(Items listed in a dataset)
-- Opening Marker --
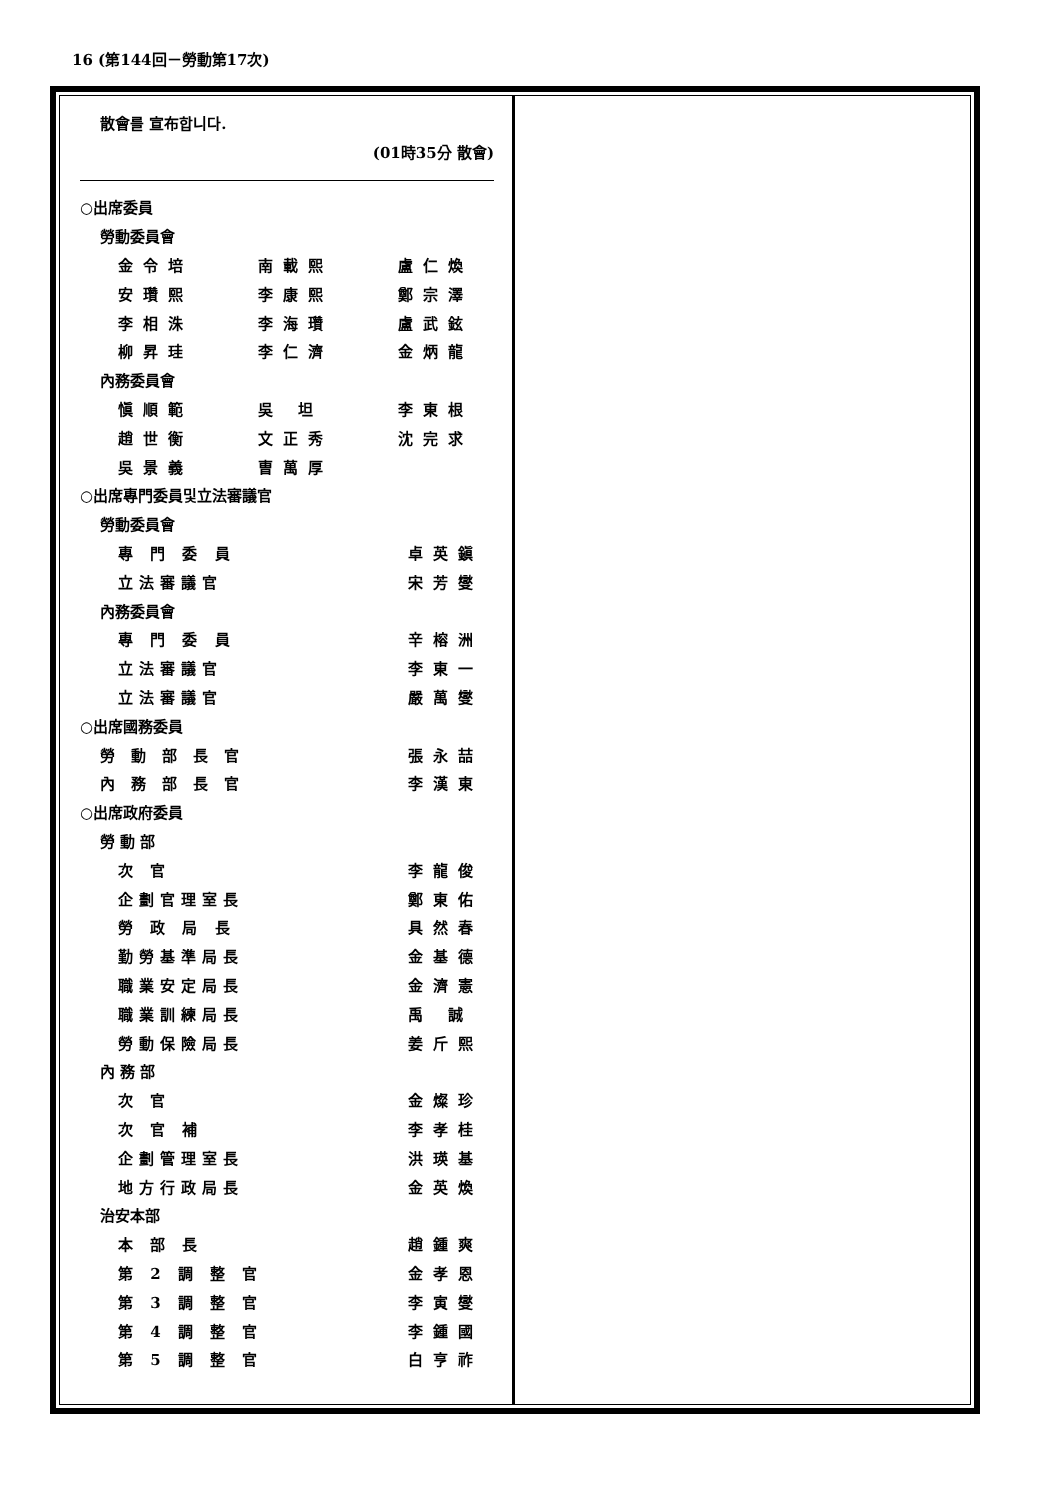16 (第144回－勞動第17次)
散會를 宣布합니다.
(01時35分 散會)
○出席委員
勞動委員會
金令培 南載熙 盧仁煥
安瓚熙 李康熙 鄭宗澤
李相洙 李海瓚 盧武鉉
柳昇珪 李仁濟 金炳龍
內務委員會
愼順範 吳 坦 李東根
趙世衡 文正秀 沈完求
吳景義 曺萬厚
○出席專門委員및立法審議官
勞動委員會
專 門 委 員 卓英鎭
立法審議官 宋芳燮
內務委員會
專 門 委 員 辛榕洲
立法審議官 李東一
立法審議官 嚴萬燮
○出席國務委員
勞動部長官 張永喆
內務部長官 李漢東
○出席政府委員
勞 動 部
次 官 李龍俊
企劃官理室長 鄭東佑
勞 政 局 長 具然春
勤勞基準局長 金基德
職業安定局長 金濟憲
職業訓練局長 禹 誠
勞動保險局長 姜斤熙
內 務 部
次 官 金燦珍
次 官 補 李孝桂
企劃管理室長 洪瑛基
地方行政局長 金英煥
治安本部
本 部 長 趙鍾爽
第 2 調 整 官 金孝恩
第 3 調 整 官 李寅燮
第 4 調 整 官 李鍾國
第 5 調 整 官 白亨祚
-- Closing Marker --
Lines from the one containing "勞 政 局 長 具然春" through the final line of the entries are the only ones to print, and each must match exactly.

▶ _Solution for this exercise_:
勞 政 局 長 具然春
勤勞基準局長 金基德
職業安定局長 金濟憲
職業訓練局長 禹 誠
勞動保險局長 姜斤熙
內 務 部
次 官 金燦珍
次 官 補 李孝桂
企劃管理室長 洪瑛基
地方行政局長 金英煥
治安本部
本 部 長 趙鍾爽
第 2 調 整 官 金孝恩
第 3 調 整 官 李寅燮
第 4 調 整 官 李鍾國
第 5 調 整 官 白亨祚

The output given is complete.